Basic stack manipulation use logic variables as a kind of "any type" as they do not inspect or otherwise use the values on the stack:

func(swap, [A, B|S], [B, A|S]).

func(dup, [A|S], [A, A|S]).

func(pop, [_|S], S).

Math, Logic, Comparison

Can be described in several ways. Symbolic:

func(add, [int(A), int(B)|S], [int(A+B)|S]).

Note that, in Prolog, the above code does not actually perform arithmetic. The term ``A+B`` is syntactic sugar for ``'+'(A, B)``, it's a plain ol' Prolog term.

We can use CLP(FD) constraints instead:

func(add, [int(A), int(B)|S], [int(C)|S]) :- C #= A + B.

This gets into "Categorical" programing (using different semantics is akin to evaluating over different categories, I think.)

Combinators

The difference between regular functions and combinators is that functions (as we are using the word here) cannot change the pending expression (continuation) but combinators can, typically by prepending quoted programs to the pending expression. As currently written, there are no combinators that can alter the pending expression in ways other than prepending code.

combo(i, [list(P)|S], S, Ei, Eo) :- append(P, Ei, Eo).

combo(branch, [list(T), list(_),  bool(true)|S], S, Ei, Eo) :- append(T, Ei, Eo).
combo(branch, [list(_), list(F), bool(false)|S], S, Ei, Eo) :- append(F, Ei, Eo).

combo(loop, [list(_), bool(false)|S], S, E,  E ).
combo(loop, [list(B),  bool(true)|S], S, Ei, Eo) :-
    append(B, [list(B), symbol(loop)|Ei], Eo).

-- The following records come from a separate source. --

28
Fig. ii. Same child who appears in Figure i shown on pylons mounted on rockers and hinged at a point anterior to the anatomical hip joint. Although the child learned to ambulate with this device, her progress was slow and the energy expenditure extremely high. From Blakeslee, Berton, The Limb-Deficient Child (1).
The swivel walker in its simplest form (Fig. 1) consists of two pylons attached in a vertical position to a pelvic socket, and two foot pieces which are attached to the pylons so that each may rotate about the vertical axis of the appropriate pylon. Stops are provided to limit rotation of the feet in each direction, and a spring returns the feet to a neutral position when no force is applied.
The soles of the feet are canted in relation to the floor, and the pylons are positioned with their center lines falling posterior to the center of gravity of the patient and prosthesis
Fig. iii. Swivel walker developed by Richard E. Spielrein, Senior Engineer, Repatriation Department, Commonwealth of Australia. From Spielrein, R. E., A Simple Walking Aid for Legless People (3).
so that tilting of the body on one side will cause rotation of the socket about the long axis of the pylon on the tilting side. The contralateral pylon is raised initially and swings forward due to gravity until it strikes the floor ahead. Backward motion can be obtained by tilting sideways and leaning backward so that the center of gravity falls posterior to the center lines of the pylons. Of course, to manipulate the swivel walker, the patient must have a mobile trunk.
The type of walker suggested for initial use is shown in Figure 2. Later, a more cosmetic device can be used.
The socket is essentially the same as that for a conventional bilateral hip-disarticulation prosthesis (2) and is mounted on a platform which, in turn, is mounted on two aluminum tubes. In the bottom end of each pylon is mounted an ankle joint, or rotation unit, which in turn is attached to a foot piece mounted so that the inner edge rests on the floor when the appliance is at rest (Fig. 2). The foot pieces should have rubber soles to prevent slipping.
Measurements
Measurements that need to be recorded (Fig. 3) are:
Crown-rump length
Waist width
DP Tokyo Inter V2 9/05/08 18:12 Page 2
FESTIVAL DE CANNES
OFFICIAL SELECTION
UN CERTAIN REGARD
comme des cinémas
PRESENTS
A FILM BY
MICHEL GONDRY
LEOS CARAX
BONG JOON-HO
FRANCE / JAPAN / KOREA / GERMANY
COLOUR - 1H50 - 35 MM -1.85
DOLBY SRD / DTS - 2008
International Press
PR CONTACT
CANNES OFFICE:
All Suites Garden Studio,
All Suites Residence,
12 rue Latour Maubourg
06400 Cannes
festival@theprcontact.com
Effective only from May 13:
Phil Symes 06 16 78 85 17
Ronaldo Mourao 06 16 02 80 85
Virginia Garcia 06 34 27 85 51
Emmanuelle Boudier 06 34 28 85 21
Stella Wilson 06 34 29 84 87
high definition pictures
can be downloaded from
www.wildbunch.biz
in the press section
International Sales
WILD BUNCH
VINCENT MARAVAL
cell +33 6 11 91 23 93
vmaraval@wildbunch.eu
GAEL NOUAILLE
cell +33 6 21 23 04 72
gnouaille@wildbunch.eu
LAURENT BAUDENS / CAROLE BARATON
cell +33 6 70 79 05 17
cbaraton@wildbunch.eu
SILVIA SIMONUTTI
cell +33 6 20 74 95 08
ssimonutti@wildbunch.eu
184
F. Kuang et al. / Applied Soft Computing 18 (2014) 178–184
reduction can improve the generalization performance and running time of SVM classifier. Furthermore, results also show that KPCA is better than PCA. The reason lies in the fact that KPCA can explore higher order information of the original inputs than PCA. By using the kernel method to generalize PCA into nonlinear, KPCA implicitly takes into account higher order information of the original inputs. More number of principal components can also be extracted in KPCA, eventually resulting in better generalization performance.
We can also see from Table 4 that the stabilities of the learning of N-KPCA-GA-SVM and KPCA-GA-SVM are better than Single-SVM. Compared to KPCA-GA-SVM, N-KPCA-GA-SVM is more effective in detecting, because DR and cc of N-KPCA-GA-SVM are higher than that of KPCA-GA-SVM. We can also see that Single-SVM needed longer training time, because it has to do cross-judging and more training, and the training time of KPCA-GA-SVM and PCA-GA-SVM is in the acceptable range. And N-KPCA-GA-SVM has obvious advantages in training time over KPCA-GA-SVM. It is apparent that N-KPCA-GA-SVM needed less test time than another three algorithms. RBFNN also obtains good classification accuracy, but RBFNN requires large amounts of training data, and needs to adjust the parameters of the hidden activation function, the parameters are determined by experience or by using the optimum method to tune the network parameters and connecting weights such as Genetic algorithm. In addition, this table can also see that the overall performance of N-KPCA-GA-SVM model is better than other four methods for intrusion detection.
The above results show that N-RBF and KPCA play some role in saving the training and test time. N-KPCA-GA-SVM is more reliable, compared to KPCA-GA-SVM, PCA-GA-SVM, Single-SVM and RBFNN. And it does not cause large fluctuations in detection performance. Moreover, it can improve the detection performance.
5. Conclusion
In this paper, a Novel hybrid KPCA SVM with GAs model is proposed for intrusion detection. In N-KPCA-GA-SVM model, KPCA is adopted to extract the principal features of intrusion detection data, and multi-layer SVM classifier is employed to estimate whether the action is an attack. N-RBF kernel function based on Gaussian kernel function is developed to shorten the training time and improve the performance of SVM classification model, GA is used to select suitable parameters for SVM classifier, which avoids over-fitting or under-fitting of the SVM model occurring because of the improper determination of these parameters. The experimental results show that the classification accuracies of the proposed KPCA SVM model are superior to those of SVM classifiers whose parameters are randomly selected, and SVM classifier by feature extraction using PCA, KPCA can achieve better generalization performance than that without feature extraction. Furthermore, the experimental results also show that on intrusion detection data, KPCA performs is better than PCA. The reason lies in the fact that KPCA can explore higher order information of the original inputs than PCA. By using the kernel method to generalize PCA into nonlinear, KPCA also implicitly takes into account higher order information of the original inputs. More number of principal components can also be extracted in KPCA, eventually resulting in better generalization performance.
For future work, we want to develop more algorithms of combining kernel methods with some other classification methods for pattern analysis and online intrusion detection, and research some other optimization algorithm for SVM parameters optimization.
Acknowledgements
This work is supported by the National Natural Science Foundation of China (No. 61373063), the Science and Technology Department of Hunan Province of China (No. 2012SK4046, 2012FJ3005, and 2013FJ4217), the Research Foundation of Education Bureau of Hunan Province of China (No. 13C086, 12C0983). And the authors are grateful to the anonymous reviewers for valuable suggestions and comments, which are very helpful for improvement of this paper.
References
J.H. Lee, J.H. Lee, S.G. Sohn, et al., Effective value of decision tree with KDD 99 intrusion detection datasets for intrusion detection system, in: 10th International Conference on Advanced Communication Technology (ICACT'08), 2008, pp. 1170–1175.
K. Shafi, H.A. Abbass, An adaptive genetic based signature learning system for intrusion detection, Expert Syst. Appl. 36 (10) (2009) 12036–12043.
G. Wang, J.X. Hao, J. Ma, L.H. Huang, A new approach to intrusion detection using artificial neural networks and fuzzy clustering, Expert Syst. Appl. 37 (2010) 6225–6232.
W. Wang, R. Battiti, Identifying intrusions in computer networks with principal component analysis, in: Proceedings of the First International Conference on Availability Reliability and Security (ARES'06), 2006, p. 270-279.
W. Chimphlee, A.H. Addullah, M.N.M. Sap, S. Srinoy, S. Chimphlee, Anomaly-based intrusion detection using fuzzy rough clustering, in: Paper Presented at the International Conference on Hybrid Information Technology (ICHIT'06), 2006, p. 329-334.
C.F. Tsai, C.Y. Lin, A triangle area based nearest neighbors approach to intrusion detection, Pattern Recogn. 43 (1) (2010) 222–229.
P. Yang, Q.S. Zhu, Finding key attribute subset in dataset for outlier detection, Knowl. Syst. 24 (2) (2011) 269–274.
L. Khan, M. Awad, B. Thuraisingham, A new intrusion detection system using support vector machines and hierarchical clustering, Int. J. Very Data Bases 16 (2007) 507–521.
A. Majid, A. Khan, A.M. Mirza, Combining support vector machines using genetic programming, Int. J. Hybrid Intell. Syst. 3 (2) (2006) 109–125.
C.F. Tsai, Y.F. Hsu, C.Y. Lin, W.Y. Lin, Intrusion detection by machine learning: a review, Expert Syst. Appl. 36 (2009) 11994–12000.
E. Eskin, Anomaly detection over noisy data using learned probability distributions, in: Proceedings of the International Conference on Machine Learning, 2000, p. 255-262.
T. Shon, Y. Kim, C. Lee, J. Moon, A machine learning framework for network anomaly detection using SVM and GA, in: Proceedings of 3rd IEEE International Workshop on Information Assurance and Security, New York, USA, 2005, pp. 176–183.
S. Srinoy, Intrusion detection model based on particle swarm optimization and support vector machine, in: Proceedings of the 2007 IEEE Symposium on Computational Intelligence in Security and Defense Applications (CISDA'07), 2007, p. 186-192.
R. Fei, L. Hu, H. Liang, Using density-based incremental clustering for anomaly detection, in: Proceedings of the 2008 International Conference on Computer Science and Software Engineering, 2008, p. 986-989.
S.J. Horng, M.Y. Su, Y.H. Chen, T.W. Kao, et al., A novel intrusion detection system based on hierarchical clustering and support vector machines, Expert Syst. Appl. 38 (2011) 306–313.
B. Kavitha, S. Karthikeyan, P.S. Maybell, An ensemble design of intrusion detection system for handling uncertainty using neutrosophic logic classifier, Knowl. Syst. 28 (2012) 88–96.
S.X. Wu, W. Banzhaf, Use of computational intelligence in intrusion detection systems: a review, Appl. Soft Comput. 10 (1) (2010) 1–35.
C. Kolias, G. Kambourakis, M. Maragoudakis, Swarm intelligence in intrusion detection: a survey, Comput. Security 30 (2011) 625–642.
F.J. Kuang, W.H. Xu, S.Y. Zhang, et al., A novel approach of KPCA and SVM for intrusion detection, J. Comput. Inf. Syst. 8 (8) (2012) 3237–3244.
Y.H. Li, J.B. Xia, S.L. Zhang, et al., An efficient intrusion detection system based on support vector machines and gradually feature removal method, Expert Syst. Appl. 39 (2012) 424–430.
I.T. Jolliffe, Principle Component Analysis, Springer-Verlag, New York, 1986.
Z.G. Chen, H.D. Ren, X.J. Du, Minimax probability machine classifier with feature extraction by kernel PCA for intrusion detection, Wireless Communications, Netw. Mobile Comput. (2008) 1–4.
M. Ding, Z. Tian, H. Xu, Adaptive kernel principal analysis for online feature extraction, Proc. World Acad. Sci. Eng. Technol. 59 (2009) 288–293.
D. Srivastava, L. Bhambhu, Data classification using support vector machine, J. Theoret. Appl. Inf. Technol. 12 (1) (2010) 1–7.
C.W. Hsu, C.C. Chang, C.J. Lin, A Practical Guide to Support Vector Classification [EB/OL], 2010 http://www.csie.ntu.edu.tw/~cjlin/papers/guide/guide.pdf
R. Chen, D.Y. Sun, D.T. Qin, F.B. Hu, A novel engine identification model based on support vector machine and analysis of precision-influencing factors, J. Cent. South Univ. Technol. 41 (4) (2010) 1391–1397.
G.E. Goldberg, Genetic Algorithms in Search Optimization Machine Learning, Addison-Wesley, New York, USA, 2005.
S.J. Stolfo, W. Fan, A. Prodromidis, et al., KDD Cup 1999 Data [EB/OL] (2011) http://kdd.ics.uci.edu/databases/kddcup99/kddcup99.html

As you can see, there is nothing to it. The branch and loop combinators are prefectly straightforward, the loop combinator mentions itself showing the underlying unity of looping and recursion.

Definitions

New functions are just named Joy expressions, and work by prepending their expressions to the pending expression.

swapd :=  [swap] dip
swons := swap cons
swoncat :=  swap concat
etc...

And that's it. That's all there is to Joy. It's extremely simple and elegant.